Auto-connect to 2 VPN IPSec Dial up tunnels ? possible ?

Hello Flamby, 

Thank you for using the Community Forum. I will seek to get you an answer or help. We will reply to this thread with an update as soon as possible. 

Hello,

We are still looking for an answer to your question.

We will come back to you ASAP.

I'm only using the 'free vpn' client but if there is a way to either enable, at machine start up or potentially a service (whereby the user has to connect to the vpn before anything else), I'd be interested in knowing how to get this done. On my previous hardware/vpn client (not fortigate) there was a method of configuring the vpn client to launch and validate the client even before they could log into the machine - which was really nice.

Hello again Flamby,

I found this solution, can you tell us if it helps, please?

To achieve automatic connection to multiple IPsec dial-up VPN tunnels using FortiClient EMS, there are a few considerations and configurations you need to ensure are correctly set up:

Multi-Connect Feature

1. Enable Multi-Connect: Ensure that the "Enable Multi-Connect on Eligible Tunnels" option is enabled in FortiClient EMS. This feature allows FortiClient to connect to multiple tunnels concurrently, but it is currently in beta and only supports IPsec VPN IKEv2 tunnels.

2. DNS Priority: When using the Multi-Connect feature, ensure that the DNS Priority is correctly configured for the IPsec VPN IKEv2 tunnels. This setting lists all the tunnels configured on the profile and can support up to 50 tunnels.

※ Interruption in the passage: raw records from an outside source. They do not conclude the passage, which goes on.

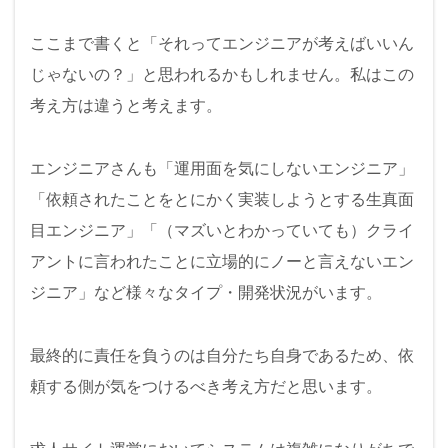
ここまで書くと「それってエンジニアが考えばいいん
じゃないの？」と思われるかもしれません。私はこの
考え方は違うと考えます。
エンジニアさんも「運用面を気にしないエンジニア」
「依頼されたことをとにかく実装しようとする生真面
目エンジニア」「（マズいとわかっていても）クライ
アントに言われたことに立場的にノーと言えないエン
ジニア」など様々なタイプ・開発状況がいます。
最終的に責任を負うのは自分たち自身であるため、依
頼する側が気をつけるべき考え方だと思います。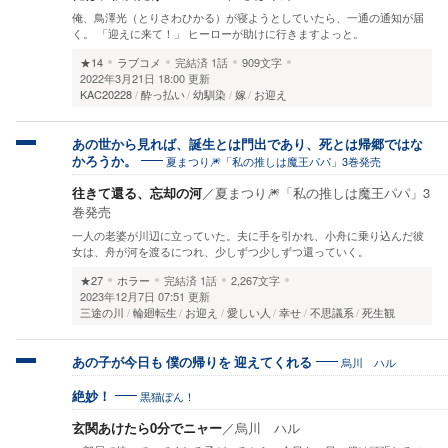
俺、鳥澤光（とりさわひかる）が寝ようとしていたら、一通の通知が届
く。 「迎えに来て！」 ヒーローが助けに行きますよっと。
★14
ラブコメ
完結済
1話
909文字
2022年3月21日 18:00 更新
KAC20228
酔っ払い
幼馴染
嫁
お迎え
あの世から見れば、誕生とは門出であり、死とは帰郷ではな
夏まつり🎆「私の推しは魔王パパ」3巻発売
かろうか。
往きて還る、忘却の河
／
夏まつり🎆「私の推しは魔王パパ」3
巻発売
一人の老婆が川辺に立っていた。夫に手を引かれ、小舟に乗り込んだ彼
女は、舟が河を渡るにつれ、少しずつ少しずつ還っていく。
★27
ホラー
完結済
1話
2,267文字
2023年12月7日 07:51 更新
三途の川
輪廻転生
お迎え
愛しい人
幸せ
不思議系
死生観
烏川 ハル
あの子が今日も 僕の帰りを 迎えてくれる
黒猫ぽん！
絶妙！
玄関あけたら0分でニャー
／
烏川 ハル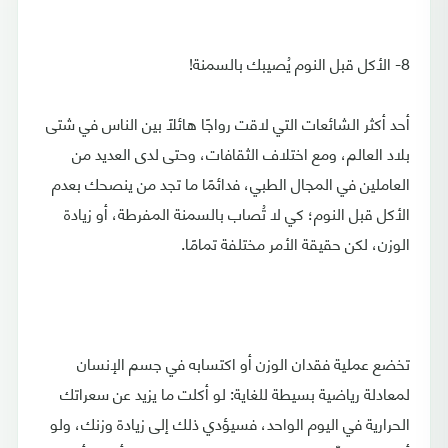
8- الأكل قبل النوم يُصيبك بالسمنة!
أحد أكثر الشائعات التي لاقت رواجًا هائلًا بين الناس في شتى
بلاد العالم، ومع اختلاف الثقافات، وحتى لدى العديد من
العاملين في المجال الطبي، فدائمًا ما تجد من ينصحك بعدم
الأكل قبل النوم؛ كي لا تُصاب بالسمنة المفرطة، أو زيادة
الوزن، لكن حقيقة الأمر مختلفة تمامًا.
تخضع عملية فقدان الوزن أو اكتسابه في جسم الإنسان
لمعادلة رياضية بسيطة للغاية: لو أكلت ما يزيد عن سعراتك
الحرارية في اليوم الواحد، فسيؤدي ذلك إلى زيادة وزنك، ولو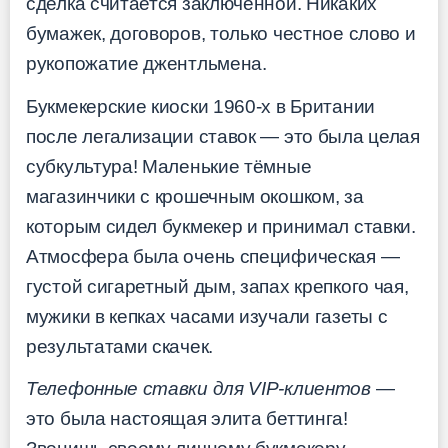
сделка считается заключённой. Никаких
бумажек, договоров, только честное слово и
рукопожатие джентльмена.
Букмекерские киоски 1960-х в Британии
после легализации ставок — это была целая
субкультура! Маленькие тёмные
магазинчики с крошечным окошком, за
которым сидел букмекер и принимал ставки.
Атмосфера была очень специфическая —
густой сигаретный дым, запах крепкого чая,
мужики в кепках часами изучали газеты с
результатами скачек.
Телефонные ставки для VIP-клиентов
—
это была настоящая элита беттинга!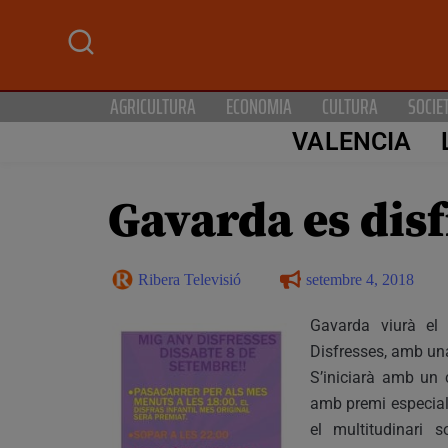
AGRICULTURA
ECONOMIA
CULTURA
SOCIE
VALENCIA
Gavarda es disf
Ribera Televisió
setembre 4, 2018
Gavarda viurà el
Disfresses, amb una
S’iniciarà amb un c
amb premi especial 
el multitudinari 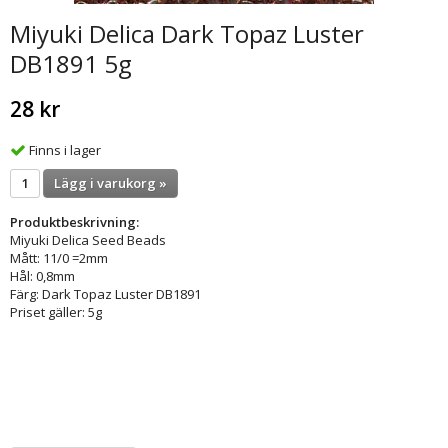
Miyuki Delica Dark Topaz Luster
DB1891 5g
28 kr
Finns i lager
Lägg i varukorg »
Produktbeskrivning:
Miyuki Delica Seed Beads
Mått: 11/0 =2mm
Hål: 0,8mm
Färg: Dark Topaz Luster DB1891
Priset gäller: 5g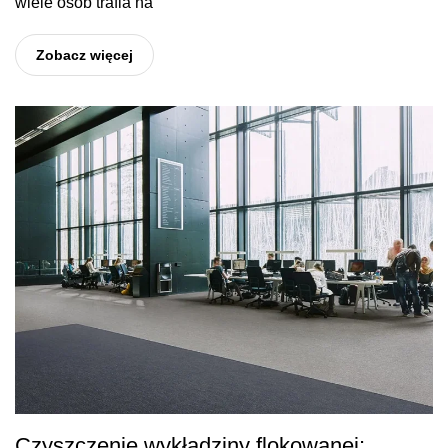
wiele osób trafia na
Zobacz więcej
Czyszczenie wykładziny flokowanej: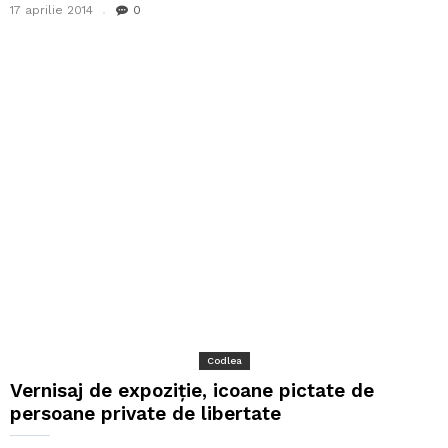
17 aprilie 2014
0
Codlea
Vernisaj de expoziție, icoane pictate de
persoane private de libertate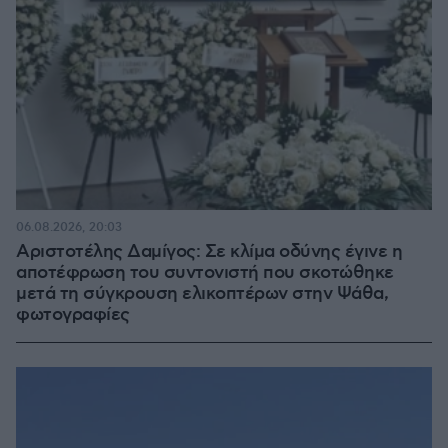
06.08.2026, 20:03
Αριστοτέλης Δαμίγος: Σε κλίμα οδύνης έγινε η
αποτέφρωση του συντονιστή που σκοτώθηκε
μετά τη σύγκρουση ελικοπτέρων στην Ψάθα,
φωτογραφίες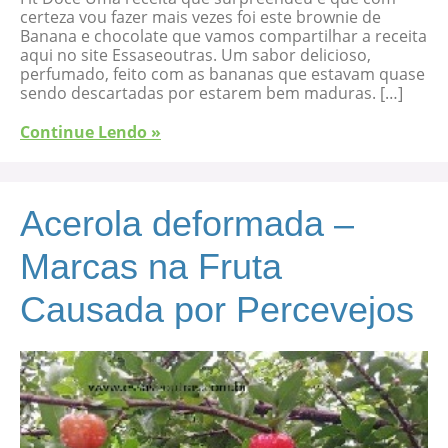
certeza vou fazer mais vezes foi este brownie de
Banana e chocolate que vamos compartilhar a receita
aqui no site Essaseoutras. Um sabor delicioso,
perfumado, feito com as bananas que estavam quase
sendo descartadas por estarem bem maduras. […]
Continue Lendo »
Acerola deformada –
Marcas na Fruta
Causada por Percevejos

Auto-Connect Configuration

1. Auto Connect Settings: Verify that the "Auto Connect" option is correctly configured for both VPN tunnels in the EMS profile. This setting should specify which VPN tunnel(s) the endpoint should automatically connect to upon login.

2. Auto Connect Only When Off-Fabric: If this option is enabled, ensure that the endpoints are considered "off-fabric" by EMS, as this setting will only auto-connect when the endpoint is off the corporate network.

Troubleshooting Steps

1. Profile Update: Ensure that the endpoint profile is updated and pushed to all devices. Sometimes, changes in EMS need to be re-applied to the endpoints.

2. Check Logs: Review the FortiClient logs to identify any errors or issues during the connection process. This can provide insights into why the second VPN is not connecting automatically.

3. Network-ID Configuration: If there are multiple IKEv2 dial-up tunnels, ensure that each tunnel has a unique network-id configured. This helps in correctly matching the VPN tunnel during the connection process.

Follow-ups and Clarification Questions

• Have you verified that both VPN tunnels are correctly configured with unique network-ids?
• Are there any error messages or logs indicating why the second VPN is not connecting automatically?
• Is the "Auto Connect Only When Off-Fabric" option enabled, and if so, are the endpoints considered off-fabric by EMS?

If these steps do not resolve the issue, further investigation into the specific EMS and FortiClient configurations may be necessary.